• _Document extract_:

*** Block opens ***

France. Photography.

Garnell was born in France in 1954. He began studying photography during his adolescence and later he studied computer engineering in Toulouse, where he investigated speech synthesis by computer.

At the end of 1983, he bought a large-format camera, and he took a set of urban landscapes in and around Toulouse. In 1984, he won the Kodak Critics Award, met Jean-François Chevrier and the photographers of the DATAR Photographic Mission, joining in 1985-1986. His professional career began to gain visibility from these geographical missions requested by the French government to document the landscape of the country.

His first personal and group exhibitions include series of images on Disorders, Portraits and Nights. He resided at the Cité des Arts de Paris in 1989-1990 and participated in exhibitions such as Other Objetivity at ICA London, CNAP Paris, MAC Prato; Photokunst in Stuttgart, Passages de l'image at the Center Pompidou, and at MOCA San Francisco. In 1990-1991 he also resided at the Akadémie Schloss Solitude in Stuttgart and he taught at the Marseille art school the following year.

*** Block closes ***

(Stored items)

*** Block opens ***

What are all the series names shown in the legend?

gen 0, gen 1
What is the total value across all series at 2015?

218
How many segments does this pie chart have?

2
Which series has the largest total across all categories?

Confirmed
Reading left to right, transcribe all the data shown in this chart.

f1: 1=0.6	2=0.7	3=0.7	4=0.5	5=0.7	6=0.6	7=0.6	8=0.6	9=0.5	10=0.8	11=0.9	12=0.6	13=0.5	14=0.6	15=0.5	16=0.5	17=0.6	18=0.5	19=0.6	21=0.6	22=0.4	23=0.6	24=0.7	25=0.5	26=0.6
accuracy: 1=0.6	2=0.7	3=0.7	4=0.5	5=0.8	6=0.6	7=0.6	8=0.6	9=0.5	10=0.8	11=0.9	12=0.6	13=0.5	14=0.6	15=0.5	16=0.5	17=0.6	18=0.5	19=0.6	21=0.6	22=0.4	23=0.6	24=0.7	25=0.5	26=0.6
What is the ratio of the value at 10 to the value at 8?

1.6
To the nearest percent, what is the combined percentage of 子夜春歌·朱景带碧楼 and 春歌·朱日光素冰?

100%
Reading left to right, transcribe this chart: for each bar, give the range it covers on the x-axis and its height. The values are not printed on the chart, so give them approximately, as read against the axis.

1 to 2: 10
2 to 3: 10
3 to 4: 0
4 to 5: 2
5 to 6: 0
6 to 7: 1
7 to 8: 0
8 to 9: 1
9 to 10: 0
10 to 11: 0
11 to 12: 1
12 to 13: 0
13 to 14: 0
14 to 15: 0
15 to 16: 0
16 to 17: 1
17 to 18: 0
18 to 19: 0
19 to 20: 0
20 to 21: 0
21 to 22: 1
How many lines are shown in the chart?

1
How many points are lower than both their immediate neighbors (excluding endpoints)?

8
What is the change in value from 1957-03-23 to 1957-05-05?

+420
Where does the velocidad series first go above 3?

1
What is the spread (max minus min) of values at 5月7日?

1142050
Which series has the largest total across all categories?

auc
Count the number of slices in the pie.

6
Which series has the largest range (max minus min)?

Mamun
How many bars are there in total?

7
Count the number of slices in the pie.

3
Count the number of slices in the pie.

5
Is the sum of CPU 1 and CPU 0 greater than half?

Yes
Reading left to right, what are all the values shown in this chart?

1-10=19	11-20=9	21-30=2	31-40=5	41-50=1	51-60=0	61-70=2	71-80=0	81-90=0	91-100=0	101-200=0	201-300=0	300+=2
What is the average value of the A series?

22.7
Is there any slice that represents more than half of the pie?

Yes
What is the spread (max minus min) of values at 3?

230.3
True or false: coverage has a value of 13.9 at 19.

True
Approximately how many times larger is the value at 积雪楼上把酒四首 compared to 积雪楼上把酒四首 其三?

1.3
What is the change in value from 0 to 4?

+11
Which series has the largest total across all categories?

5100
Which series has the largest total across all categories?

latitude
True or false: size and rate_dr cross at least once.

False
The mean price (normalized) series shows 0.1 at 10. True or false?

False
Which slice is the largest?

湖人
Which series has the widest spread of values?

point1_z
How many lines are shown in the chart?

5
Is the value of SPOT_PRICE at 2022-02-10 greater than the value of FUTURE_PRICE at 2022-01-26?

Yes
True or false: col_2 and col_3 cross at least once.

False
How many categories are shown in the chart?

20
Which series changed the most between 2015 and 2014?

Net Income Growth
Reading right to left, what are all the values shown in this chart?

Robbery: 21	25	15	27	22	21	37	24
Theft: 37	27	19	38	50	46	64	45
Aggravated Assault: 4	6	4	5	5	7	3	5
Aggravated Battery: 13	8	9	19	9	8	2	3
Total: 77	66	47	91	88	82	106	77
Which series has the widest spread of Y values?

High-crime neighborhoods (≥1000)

*** Block closes ***

• _Exercise_: Write the next part of the biography of the photographer Garnell, starting after its final sentence. The records were drawn from a separate source.

• _Answer space_:
In 1993 he worked for the Toulouse metro, on the windows of the Jolimont station. After the birth of his first son Emil, he moved to Châtenay-Malabry in 1994. In 1995 his solo exhibition took place at the Fotomuseum in Winterthur. In 1996 his second son Adam was born and he joined the Peyroulet gallery in Paris, where the first digital images of Les jours, Modules and Images were exhibited.

In 2000 he was appointed professor at the Art School of Tours and a year later he exhibited at the Kunstverein in Stuttgart and he collaborated with Belgian fashion designer Ann Huybens on various fabric patterns.

In 2003 he developed a first book project with 64 photographs, followed by another in 2004, with a set of 15 images, exhibited and edited by the Lectoure Photographic Center at the beginning of 2005.

He participated in the exhibition Objects in the lens at the National Library with 2 series, The survivors and The end of the table, as well as in the exhibition The force of art in 2006 at the Grand-Palais. It is also worth mentioning the participation in the exhibitions, Topographies of memory in Bilbao, in the Universal Archive of Tenerife and in the MACBA of Barcelona.

With his exhibition What is photography, the Center Pompidou's photography gallery was inaugurated in 2015, and in 2017 he participated in the study of the DATAR Photographic Mission. A year later he participated in Brighton Photo Biennial 2018: A New Europe.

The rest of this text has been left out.